There are a million things that can throw the writer off her own rails. Fear that she is being eclipsed. Fear that she is unheard or unseen. Fear that she is second tier or third tier, maybe even fourth. Fear that the Elite will always and forever be the Elite, an unbreachable club. Fear that she can't or fear that she won't or fear that the wrong reader, with a decade's old complaint about her style, personality, or hair, will one-star the book to death in every public forum.
Two weeks ago I learned that two of my books are being sent off to the No More Farm, their publisher, Egmont, going out of business.
Just yesterday I learned that a book that had been destined for foreign translation will no longer be translated. I am not, as it turns out, a star in Germany.

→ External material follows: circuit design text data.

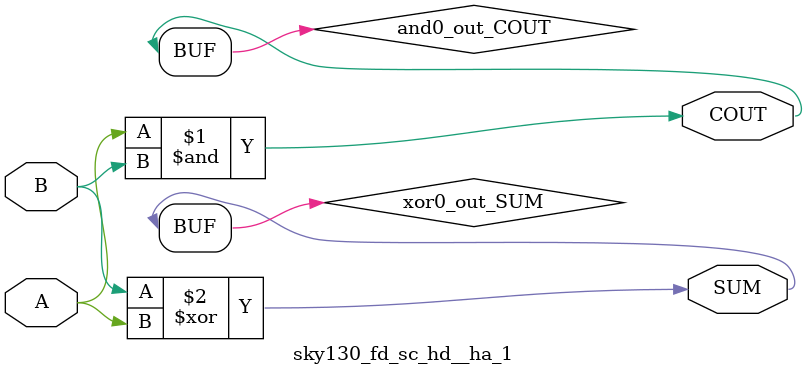
<source format=v>
/*
 * Copyright 2020 The SkyWater PDK Authors
 *
 * Licensed under the Apache License, Version 2.0 (the "License");
 * you may not use this file except in compliance with the License.
 * You may obtain a copy of the License at
 *
 *     https://www.apache.org/licenses/LICENSE-2.0
 *
 * Unless required by applicable law or agreed to in writing, software
 * distributed under the License is distributed on an "AS IS" BASIS,
 * WITHOUT WARRANTIES OR CONDITIONS OF ANY KIND, either express or implied.
 * See the License for the specific language governing permissions and
 * limitations under the License.
 *
 * SPDX-License-Identifier: Apache-2.0
*/


`ifndef SKY130_FD_SC_HD__HA_1_FUNCTIONAL_V
`define SKY130_FD_SC_HD__HA_1_FUNCTIONAL_V

/**
 * ha: Half adder.
 *
 * Verilog simulation functional model.
 */

`timescale 1ns / 1ps
`default_nettype none

`celldefine
module sky130_fd_sc_hd__ha_1 (
    COUT,
    SUM ,
    A   ,
    B
);

    // Module ports
    output COUT;
    output SUM ;
    input  A   ;
    input  B   ;

    // Local signals
    wire and0_out_COUT;
    wire xor0_out_SUM ;

    //  Name  Output         Other arguments
    and and0 (and0_out_COUT, A, B           );
    buf buf0 (COUT         , and0_out_COUT  );
    xor xor0 (xor0_out_SUM , B, A           );
    buf buf1 (SUM          , xor0_out_SUM   );

endmodule
`endcelldefine

`default_nettype wire
`endif  // SKY130_FD_SC_HD__HA_1_FUNCTIONAL_V

</source>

I could be thrown from my rails. I won't be thrown from my rails.
Because, in the end: I remember this. We are writing because it is what we feel impelled to do. We are doing (unless we are rushing or lazy or writing for the wrong reasons) the best that we can. Our measure, as human beings, is not the number of prizes or the number of books written or the number of books sold or the number of stars given but the number of times we actually stepped outside of ourselves and lived bright, thought big, made connections, reached over the fence toward another.
One of the reasons I love teaching at Penn as much as I love teaching at Penn is that it gives me zero time to worry about accolades or counts. I'm just worried about knowing as much as I can about how stories get made. Desperate (and it's all consuming, it takes every spare moment) to find the words and books and exercises to whisper down the lane.